'Fit and Proper People' review or 'Too many players on the pitch and not enough refs.'

'Fit and Proper People', Georgia Fitch
Soho Theatre, Wednesday 12th October 2011
Written for Culture Wars 

The cast of 'Fit and Proper People' Photo Credit: Simon Kane
 
Damn. Just when you think Soho Theatre's back on track, they take their eye of the ball with Georgia Fitch's football expose, 'Fit and Proper People'. The play's packaging is unquestionably slick. The theatre has been transformed into a tiny football pitch, with a sparkling turf laid down and advertising screens flanking the field. Even the PR team has got in on the act, referring to the interval as half-time and flagging up free pies. But packaging isn't everything and the actual substance is as disappointing as the half-time snacks – a bit bland and deeply unsatisfying.

Sport, and football in particular, is becoming a holy-grail for theatre makers. It's been repeatedly observed that the two have heaps in common; the ritual, the rules, the crowd interaction, the emotional highs and lows. Damn, even the ticket prices. It seems the two are a match made in heaven and yet, time and again, they play poorly together.

Fitch has certainly done her research and there's enough material here for a multitude of good plays. We could have had a taut piece about an agent's screwed up relationship with a rampantly misogynistic but still respected coach. We could've looked at the impact of foreign transfers on young lads, often plucked from obscurity, taken half way across the globe and swiftly dropped again. The play might've simply focused on the randy coach's wife, who seems to attempt suicide with every home game. All these plot-lines could have made compelling shows, offering a sideways but revealing glance at the beautiful game.

Instead, we get all these plays in one 'super' play and, christ, what a mess they become. There are so many plot-lines jostling for position, the play and players become impossible to follow. At one point, I was reduced to scrawling down in bewilderment: who are these people and what are they talking about? It was a question that nagged for the full ninety minutes.

Katy Stephens works hard to hold the scattered script together, carving out her lines and desperately trying to inject her scenes with urgent emotion. Stephens plays agent Casey Layton, who has recently returned to her home club with the aim of boosting them back into the premier league. Her character, despite RSC actor Stephen's best efforts, is bafflingly mercurial. Some scenes portray her as mother to her players, soothing pyjama clad players with late night stories.

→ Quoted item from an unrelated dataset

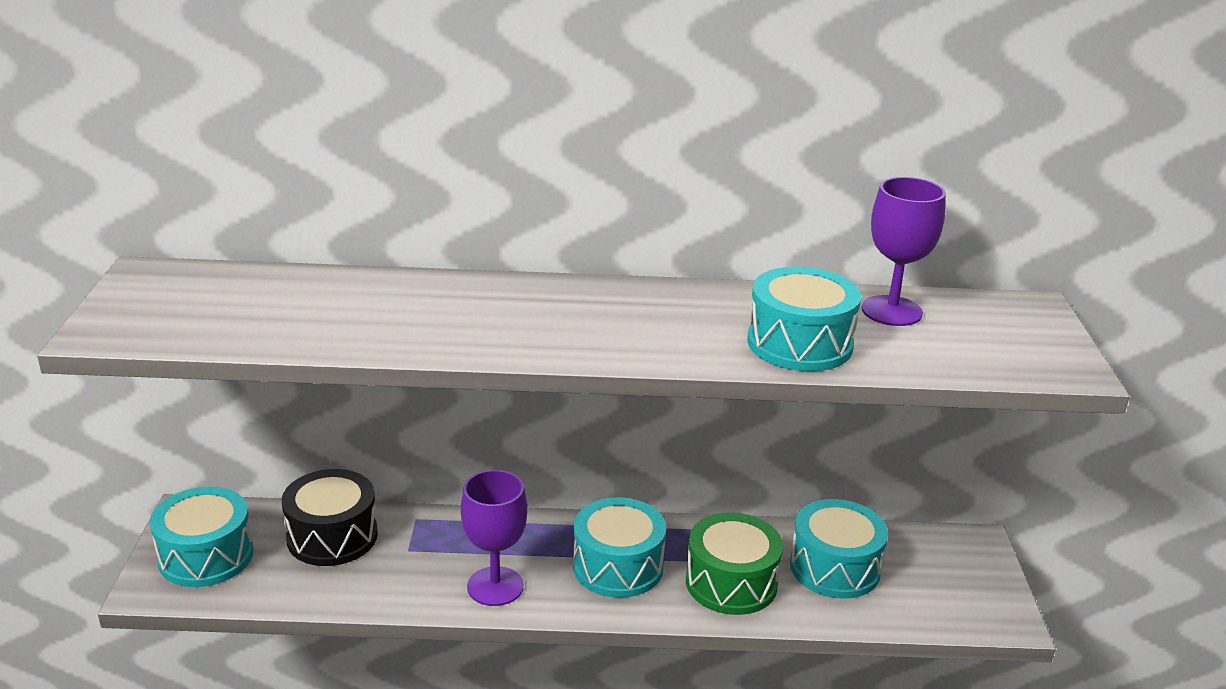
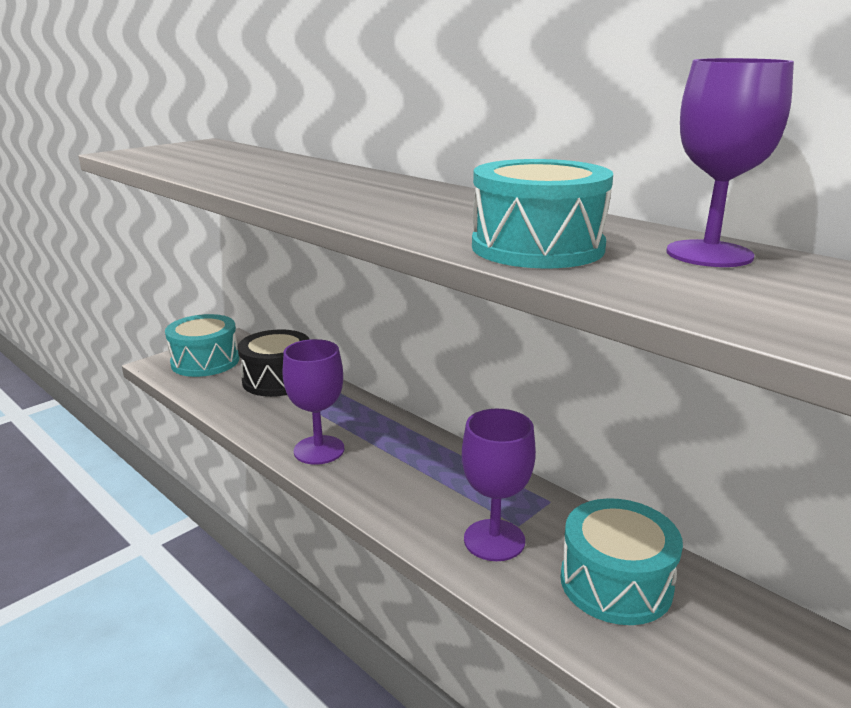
camera: 45 degrees right, 5 degrees down
turquoise drum [573,497,666,598] -> none
green drum [686,512,783,615] -> purple goblet [462,409,536,561]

Sometimes, she's the victim, such as when she splays out on the field and recalls a hideous gang-raping incident. Other times, she's horribly manipulative and clinical to the point of cruelty.

Perhaps in a stronger play these character quirks would've been called complexities. Here, they're indicative of a convoluted and over-stretched play. Agent Casey is a weak character because she has no real story – she is simply following up a multitude of lost plot-threads. The strange decision to share most sentences, with one actor completing another's thoughts, only makes matters worse. What was initially a fractured piece becomes downright frustrating.

Marmion tries to spice things up with some flashy directorial touches: the pitch rises up to reveal beds, tables and chairs and video footage is used extensively, and inventively, throughout. But these over-embellishments give the game away and suggest a director desperate to add panache to a faltering play, which is a long way off the premier league.